## CHALLENGE
Please write out every line of the listing below word for word, leaving the pictures out.

A run of records:

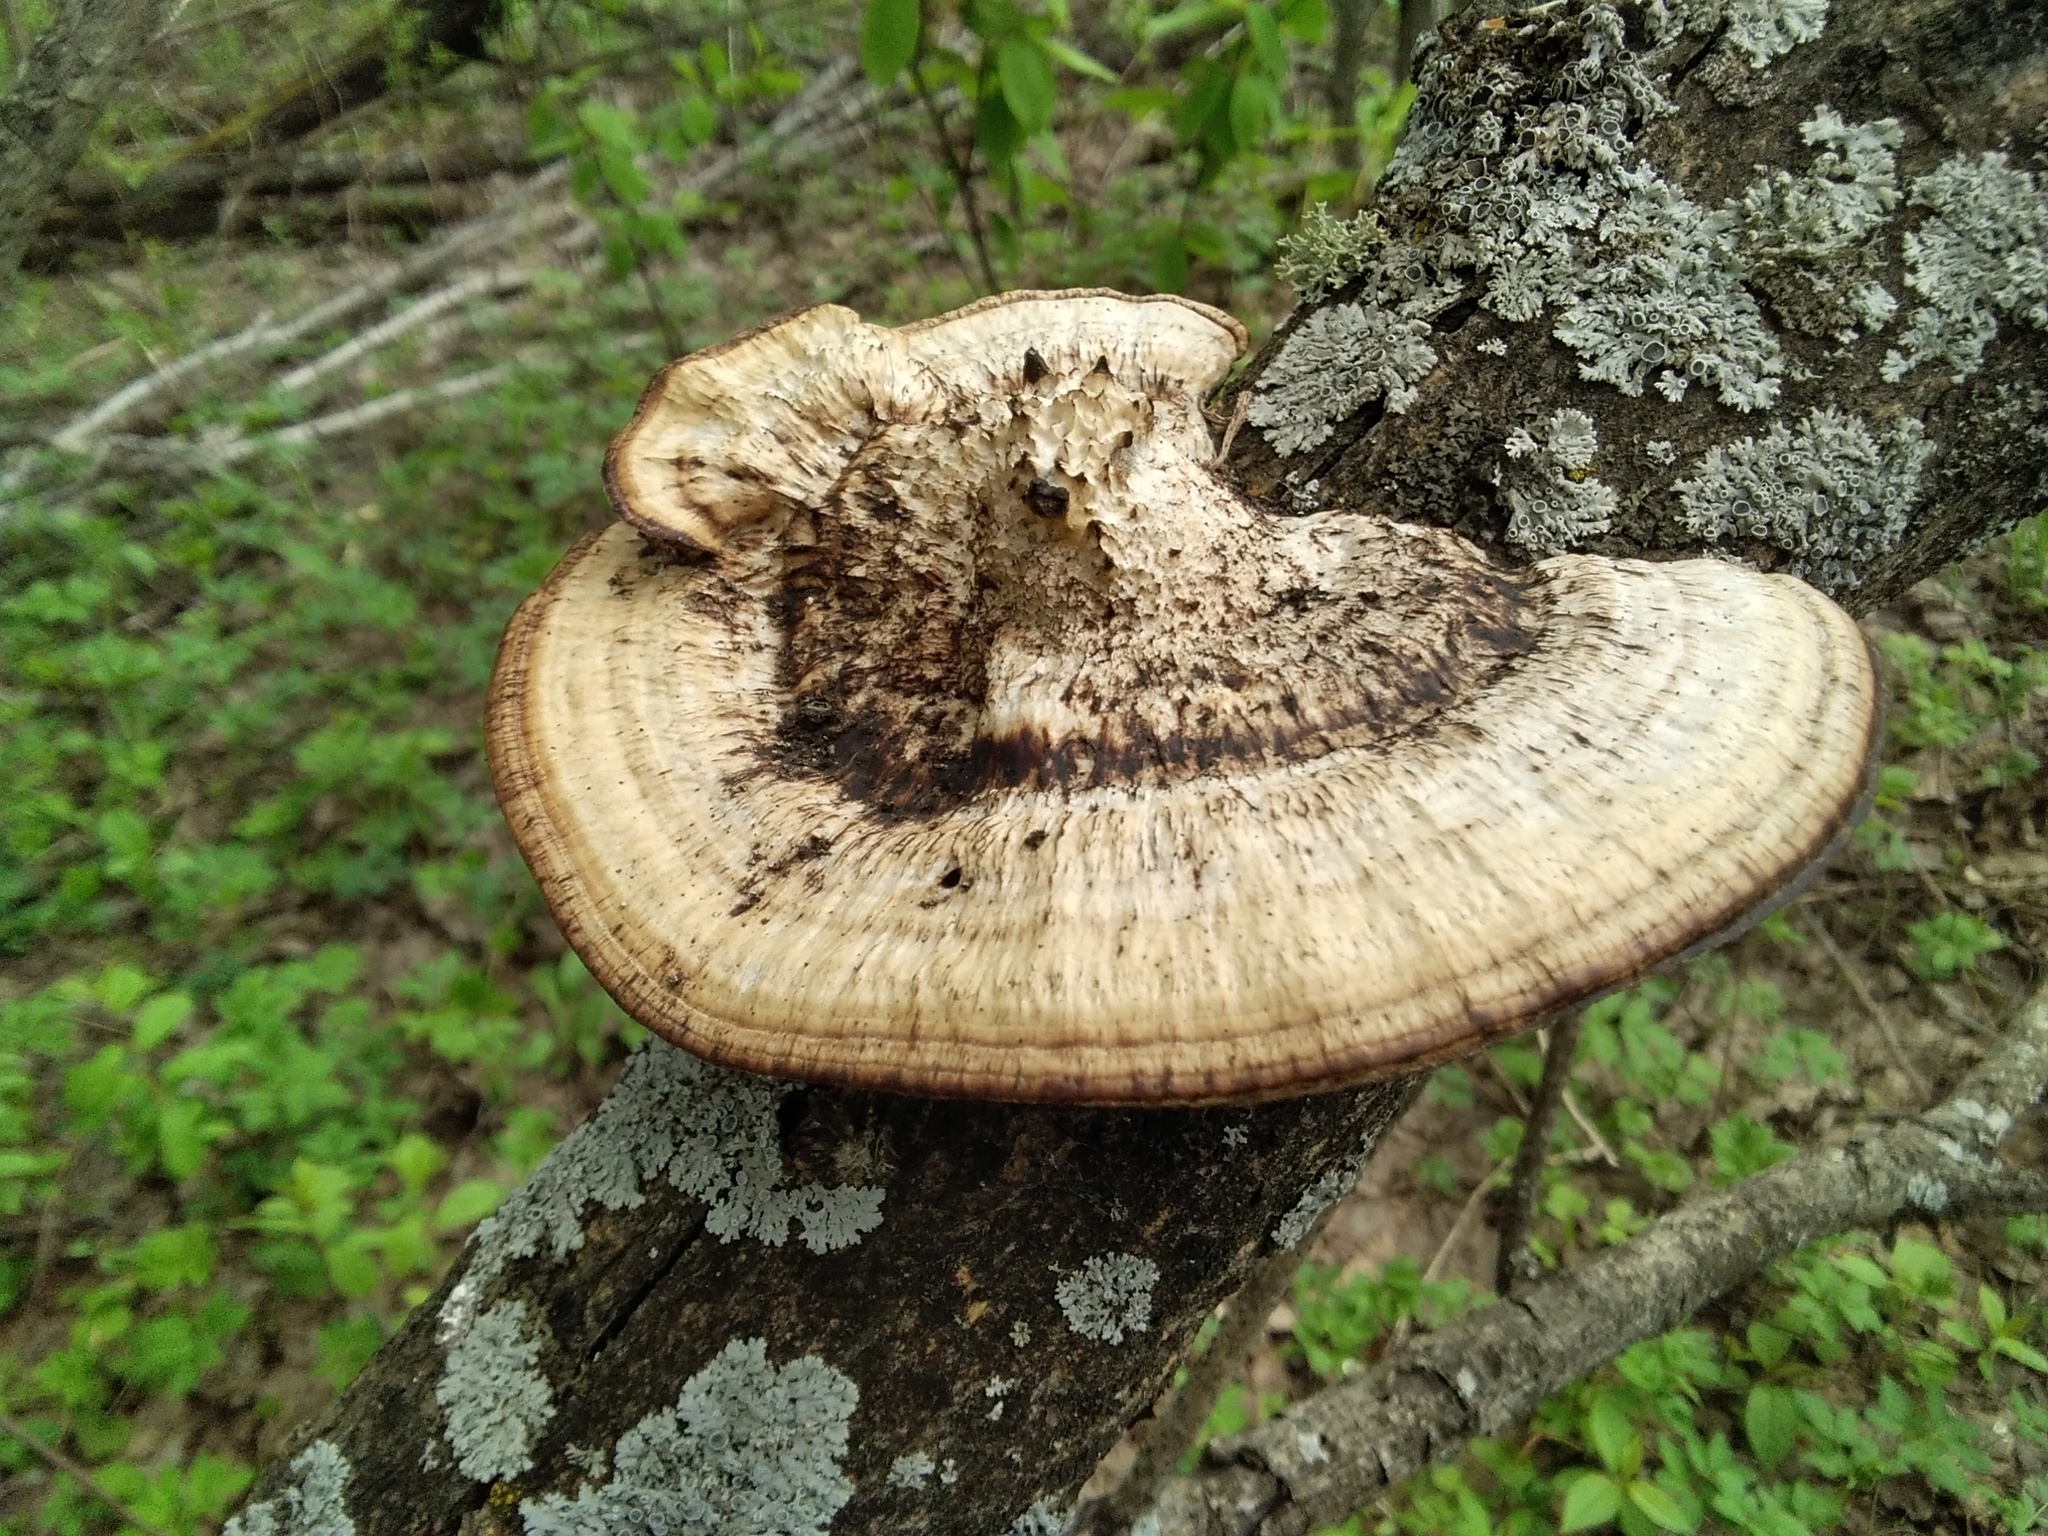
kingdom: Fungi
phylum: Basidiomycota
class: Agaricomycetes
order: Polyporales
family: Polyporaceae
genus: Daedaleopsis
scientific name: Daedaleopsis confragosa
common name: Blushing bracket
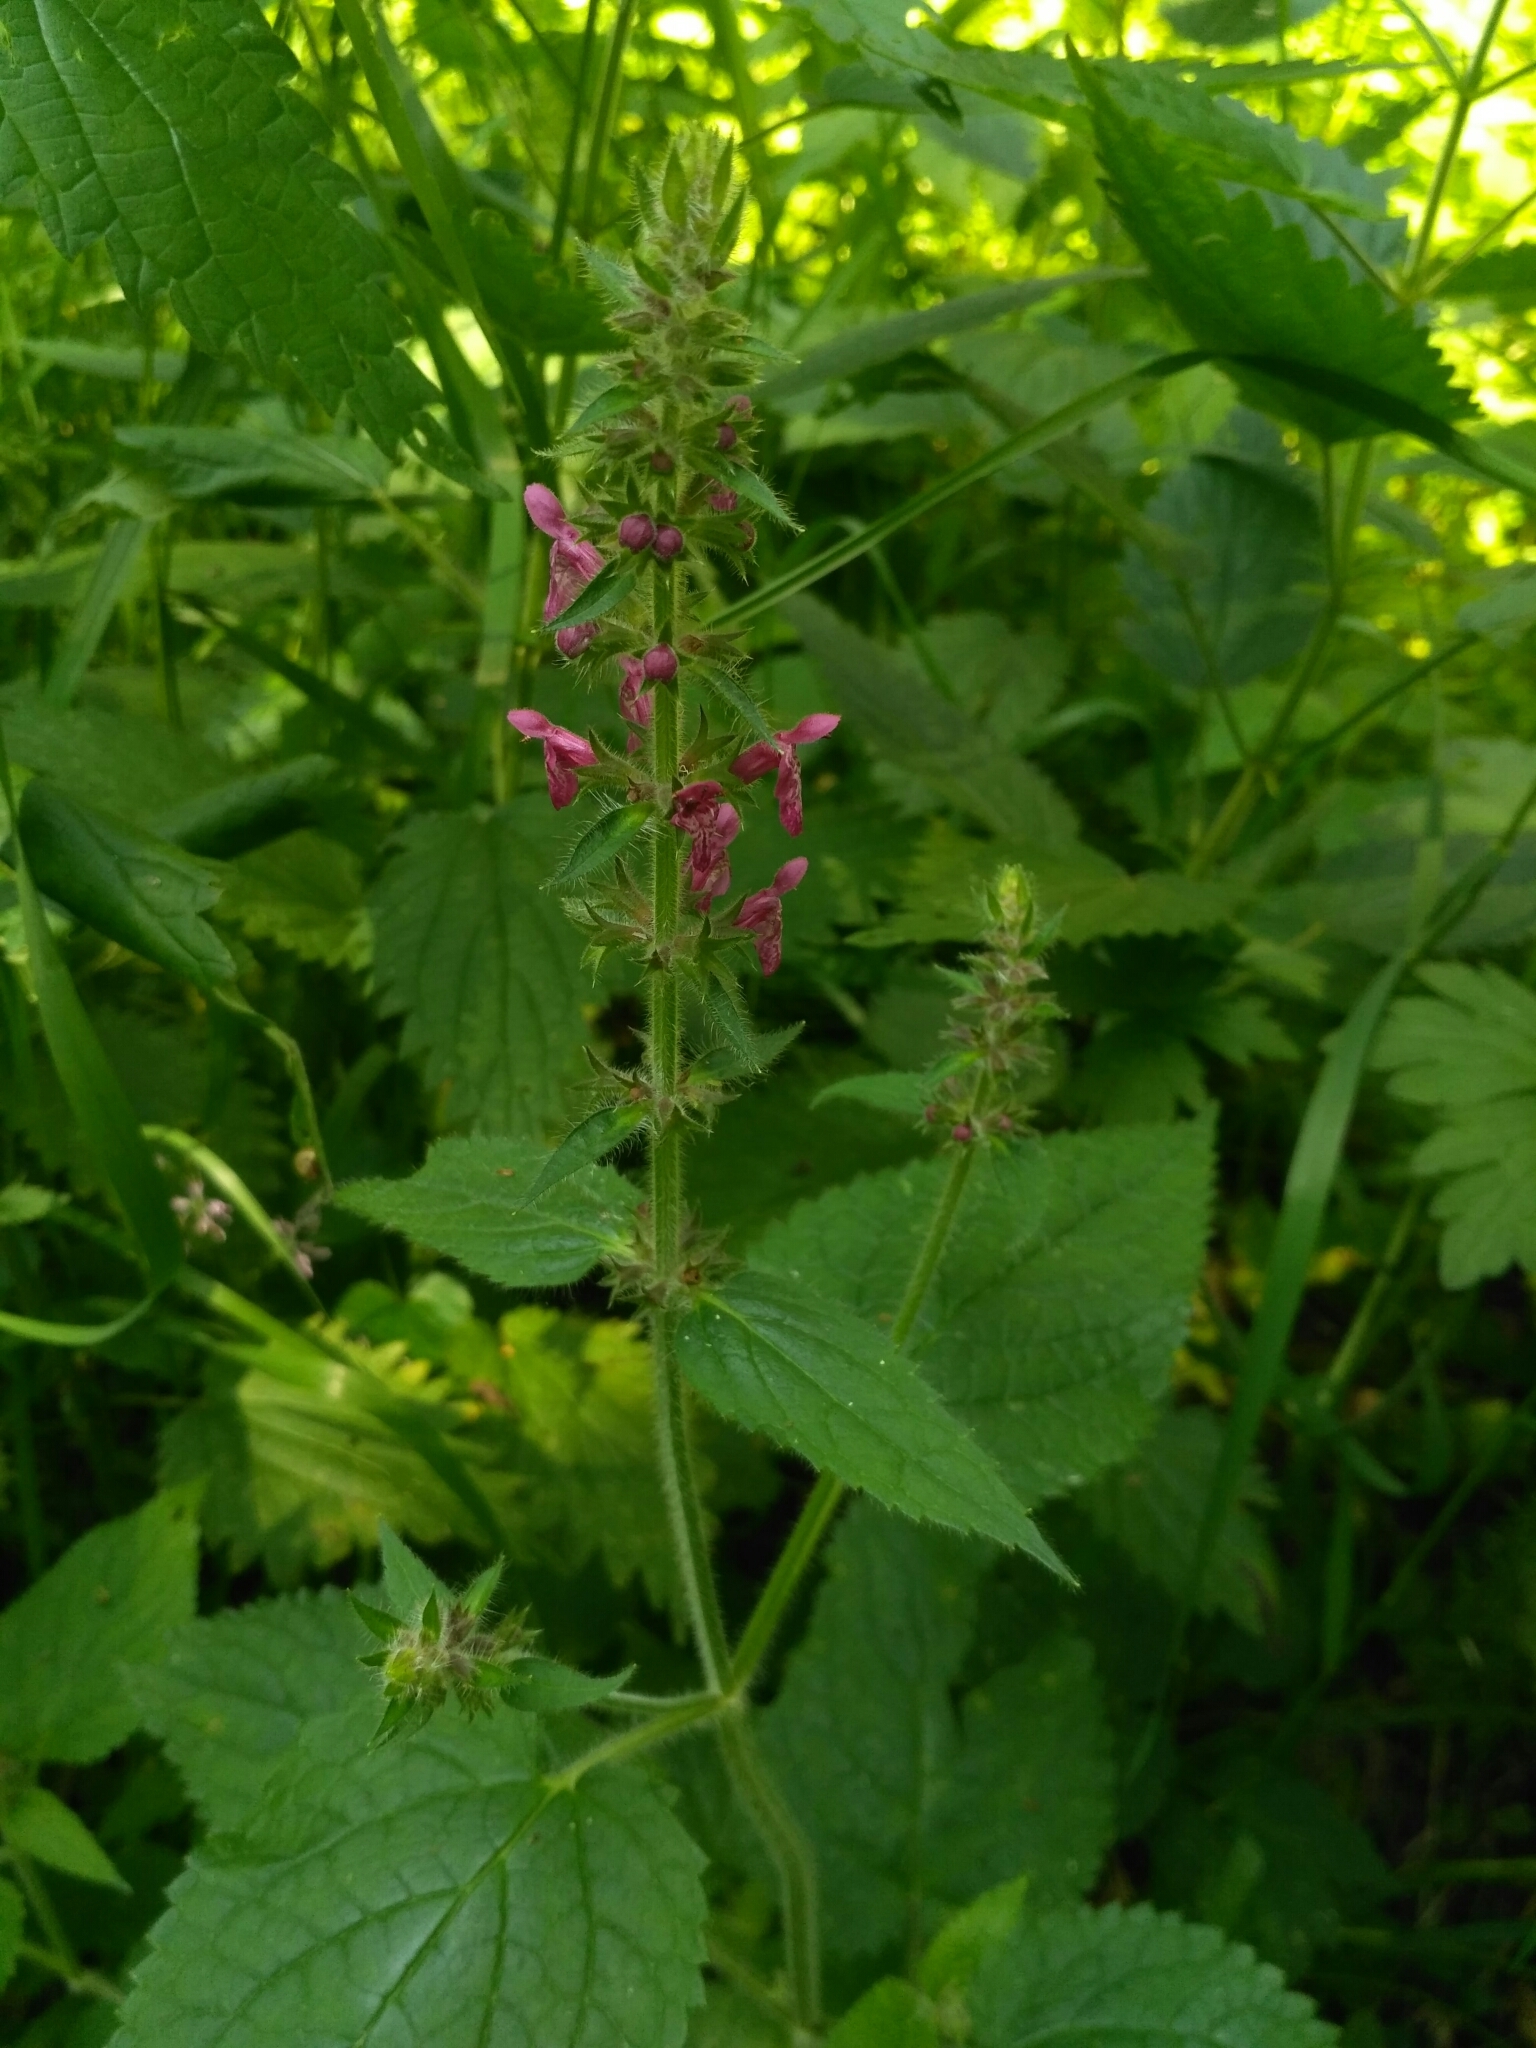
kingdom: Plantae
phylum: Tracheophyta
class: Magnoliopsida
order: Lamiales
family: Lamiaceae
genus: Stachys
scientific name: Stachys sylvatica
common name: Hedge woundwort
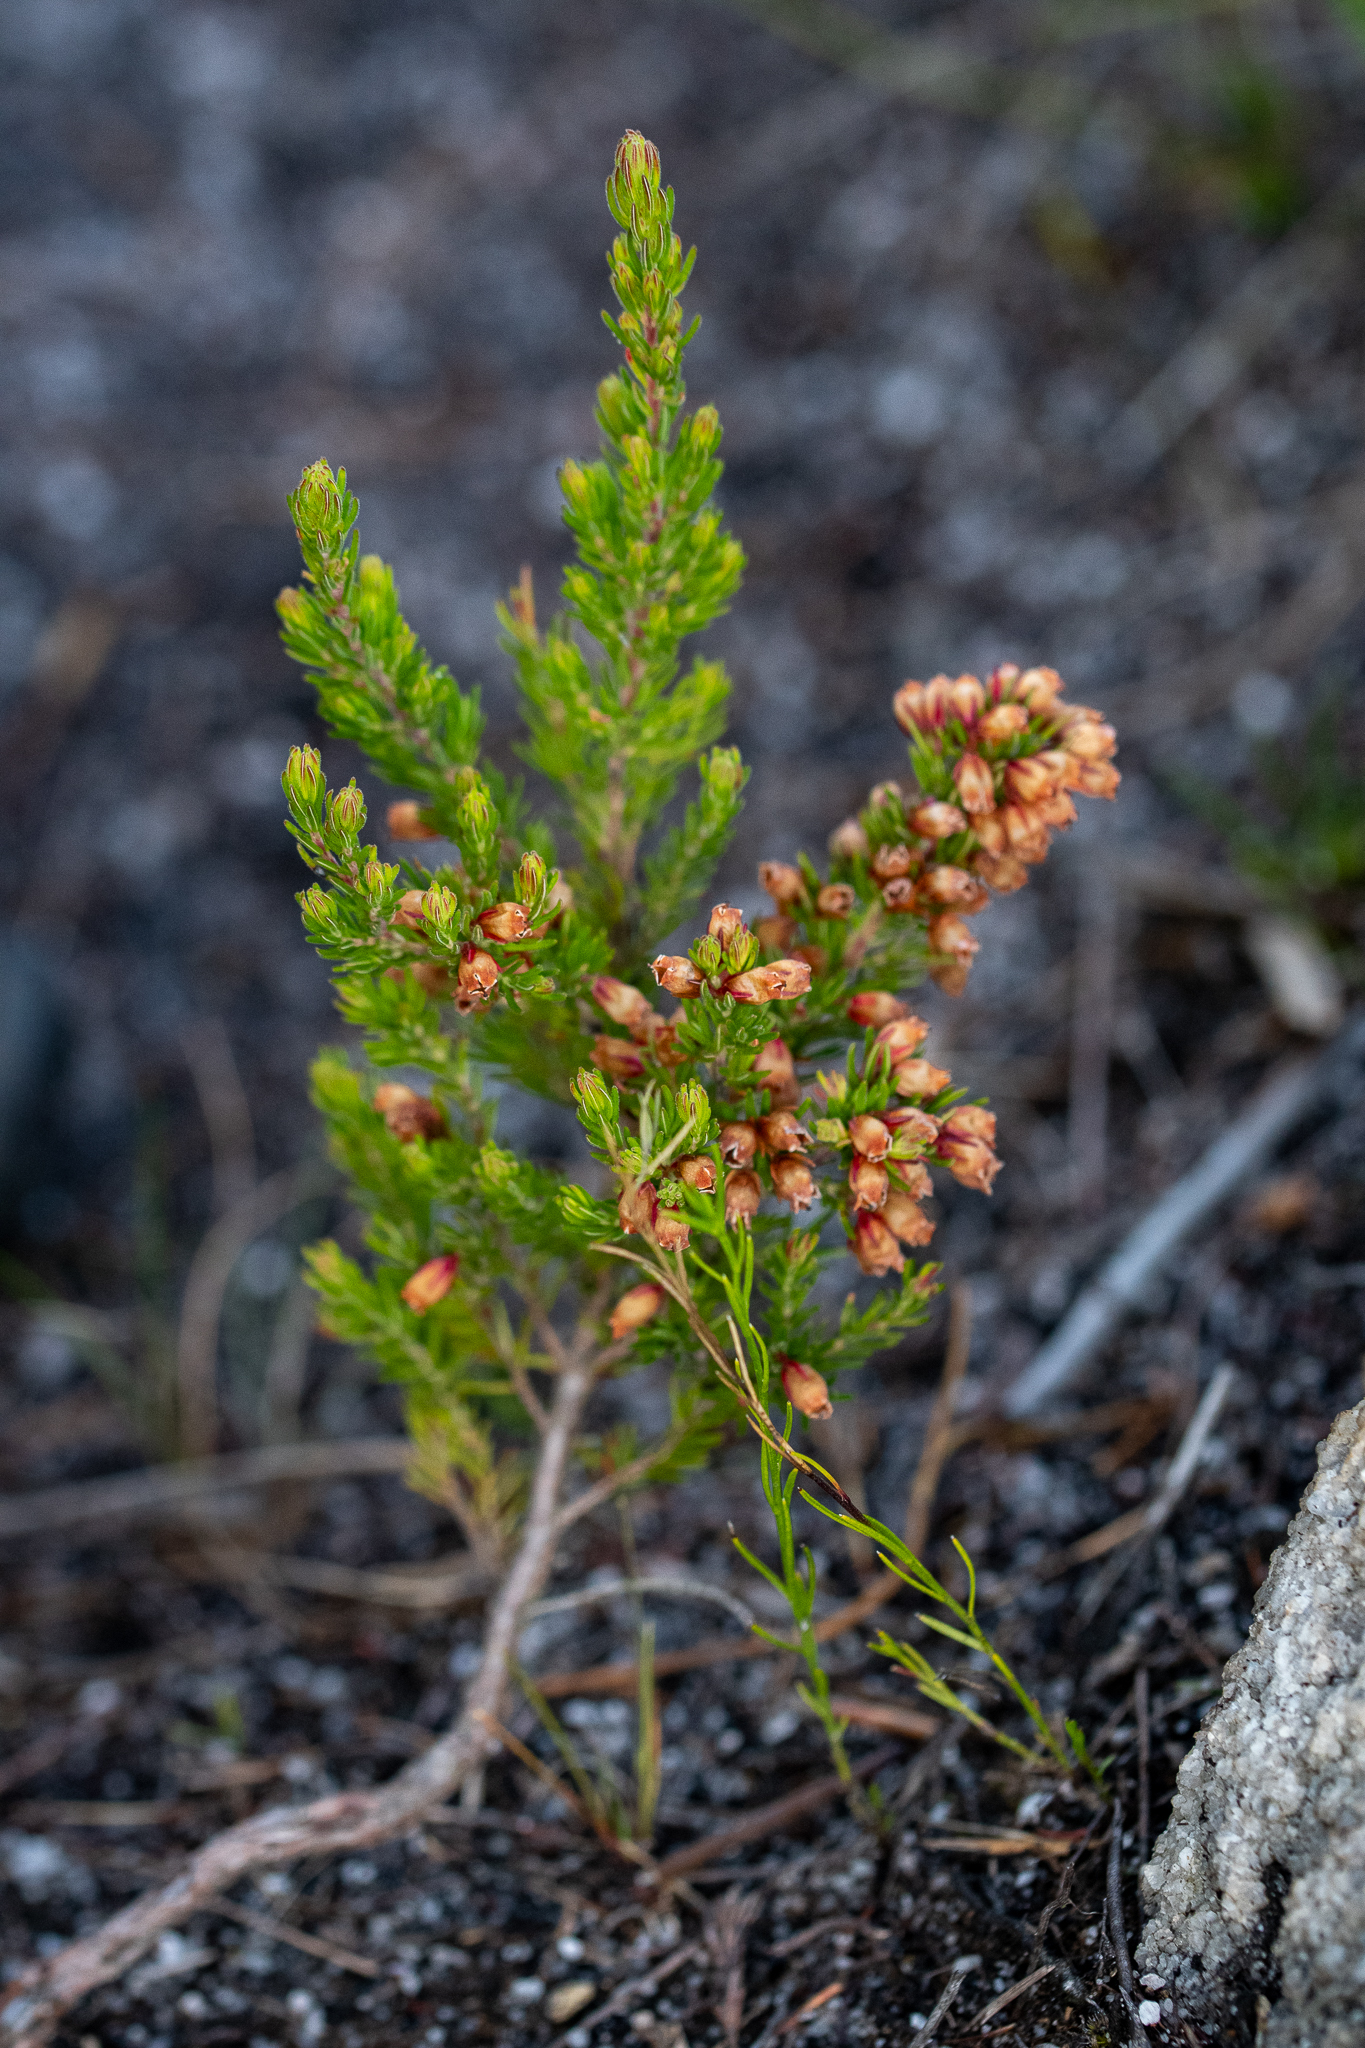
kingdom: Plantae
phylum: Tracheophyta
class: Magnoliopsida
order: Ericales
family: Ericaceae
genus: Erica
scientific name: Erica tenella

## THE REPLY
kingdom: Fungi
phylum: Basidiomycota
class: Agaricomycetes
order: Polyporales
family: Polyporaceae
genus: Daedaleopsis
scientific name: Daedaleopsis confragosa
common name: Blushing bracket
kingdom: Plantae
phylum: Tracheophyta
class: Magnoliopsida
order: Lamiales
family: Lamiaceae
genus: Stachys
scientific name: Stachys sylvatica
common name: Hedge woundwort
kingdom: Plantae
phylum: Tracheophyta
class: Magnoliopsida
order: Ericales
family: Ericaceae
genus: Erica
scientific name: Erica tenella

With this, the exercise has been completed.